The dispatcher automatically selects the appropriate factory at compile time.

Factory Architecture and the Unification Gap

Each factory is a self-contained facade: it accepts builder descriptors and produces a kernel instance, but it does so with its own algorithm descriptor shape and its own parameter mapping logic. The 16+ factories share no common infrastructure for parameter transformation.

Old CK factories (e.g., ConvFwdXdlV3Factory) flatten all algorithm parameters into a single device operation template instantiation with approximately 49 template arguments.
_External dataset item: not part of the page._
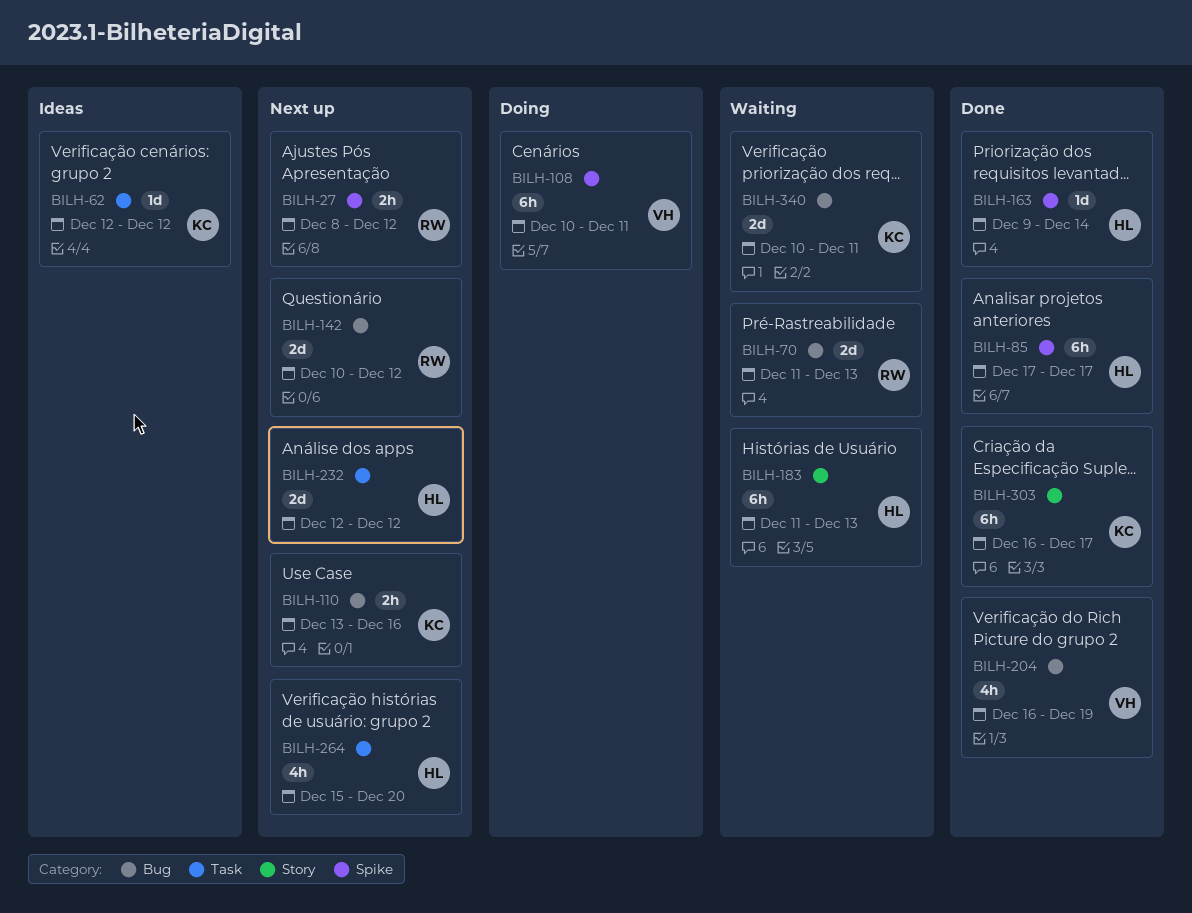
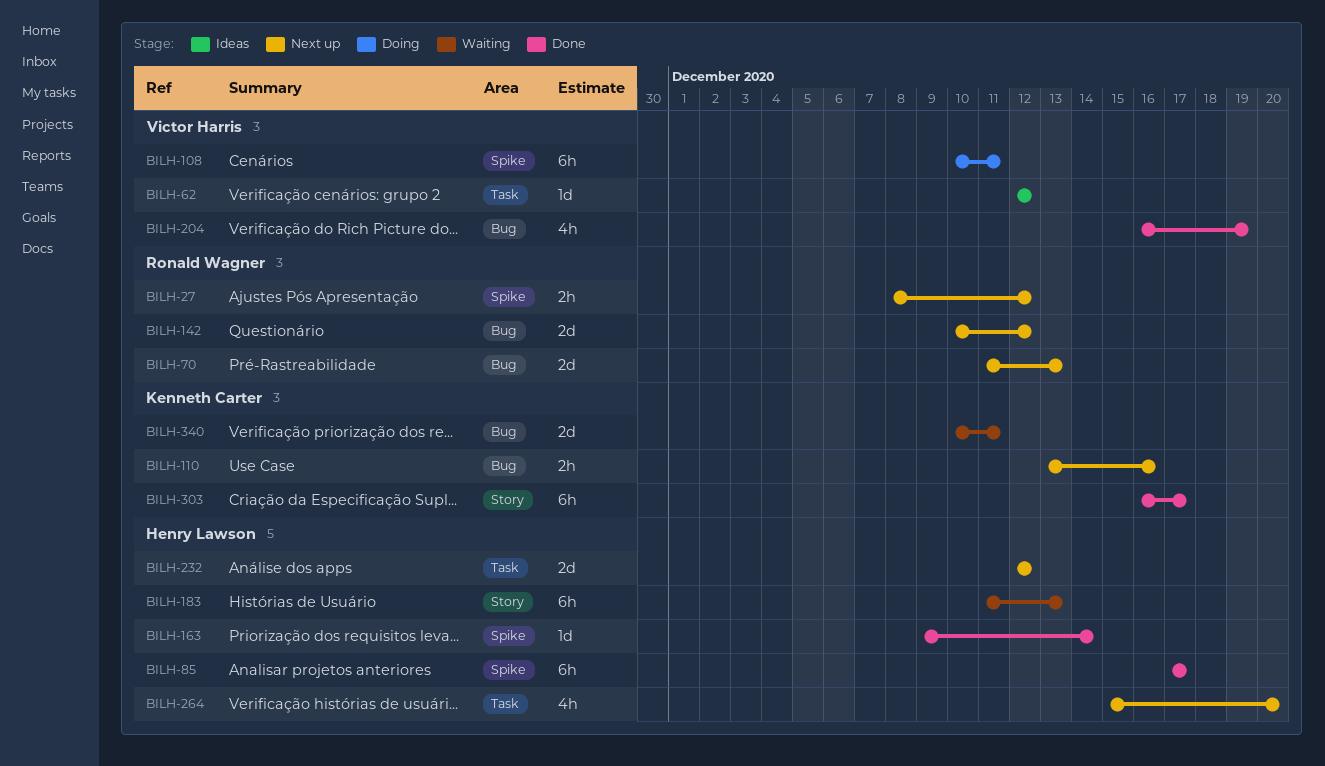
BILH-62, owner: Kenneth Carter -> Victor Harris
BILH-70, status: Waiting -> Next up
The factory's primary job is mapping builder enum values (layouts, data types, elementwise ops) to CK's internal types. Within old CK, the XDL and WMMA factories duplicate much of this mapping logic despite sharing the same underlying parameter concepts.

The CK Tile factory (ConvTileFactory) composes modern objects — a traits type, a tile partitioner, a GEMM pipeline, and an epilogue pipeline — each with its own configuration. This results in approximately 31 parameters distributed across four composed types rather than one flat template.

Both factory paths produce a kernel Instance type that satisfies the same usage interface (construction, argument setup, invocation). The dispatcher abstracts this difference from the caller. However, the algorithm descriptor accepted by each factory is different — the unification burden currently falls on the caller (MIOpen), not the dispatcher. Collapsing these per-variant descriptors into a single algorithm format that the dispatcher decomposes internally is the key step toward making the builder a true unified facade.